The FCC should balance the desire to deploy fiber against the need to get Internet to people who don’t have it, agreed Robert Debroux, TDS Telecom director-federal affairs. It may be more efficient to extend existing networks than build new ones, he said. A “high fiber diet” tends to suit people better than an “all-fiber diet,” said Chuck Keller, a partner of Wilkinson Barker who represented CTIA. The auction should be designed so support goes to the provider that's most efficient at serving an area, regardless of the technology used, he said.
Satellite broadband can meet rural needs even if it’s technically inferior in some ways to fiber, said ViaSat Associate General Counsel Christopher Murphy: “We’re actually a viable alternative.” Satellite broadband will “never” have as low latency as other technologies, he acknowledged, but it can provide 25 Mbps down and 3 Mbps up now, he said. As satellite companies increase the capacity in orbit, speeds could compete with fiber in the 1 Gbps range, he said. The higher latency of satellite is acceptable for most applications required by consumers, he said.
But MidWest Energy CEO Bob Hance said his company was burned by satellite. Years ago, his rural energy cooperative partnered with a satellite broadband provider, but they quickly ran into capacity issues, he said. The satellite service could serve only a fraction of its customers, so MidWest dropped that provider and looked at other approaches. Two years ago, the cooperative commenced a $60 million fiber build, and other electric cooperatives around the country have similar projects, he said.
For MidWest, fiber offered the most future-proof option of the technologies available, he said. Hance doesn’t foresee having to build out yet another technology years from now, he said. “We’ve taken up this notion of build once. That's why we chose fiber over the other technologies.” Broadband providers shouldn't decide what’s good enough for customers but provide a service that enables customers to do anything they want, he said.
Fiber isn’t the only future-proof technology, but it's more expensive than others, said Keller. Wireless at 4G is often faster than 25/3 Mbps, he said.
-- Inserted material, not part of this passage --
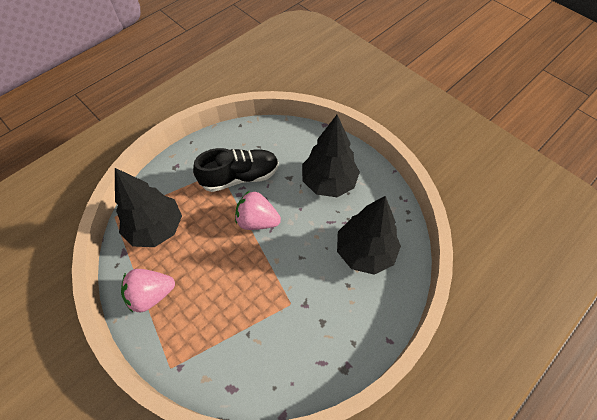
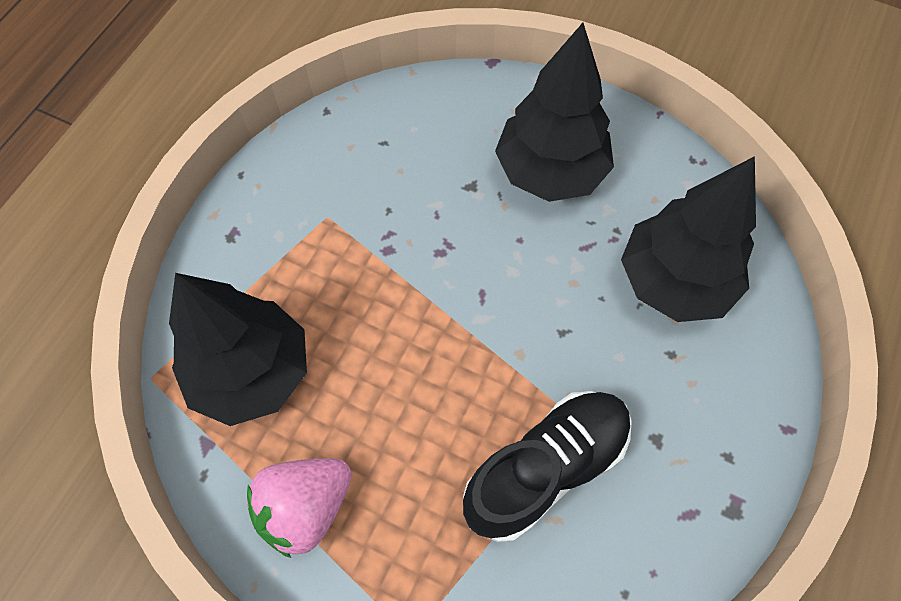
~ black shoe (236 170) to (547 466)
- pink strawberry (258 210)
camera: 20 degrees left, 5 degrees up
And it will get much faster with 5G, he said. Frontier supports building out fiber but envisions a phased approach that doesn’t scrap existing copper infrastructure, Saperstein said. “We can build once but not have to build all at once.”
Customers don’t care about technology; they care about service, said Murphy. "The future is actually multiple technologies providing solutions that the customers want.”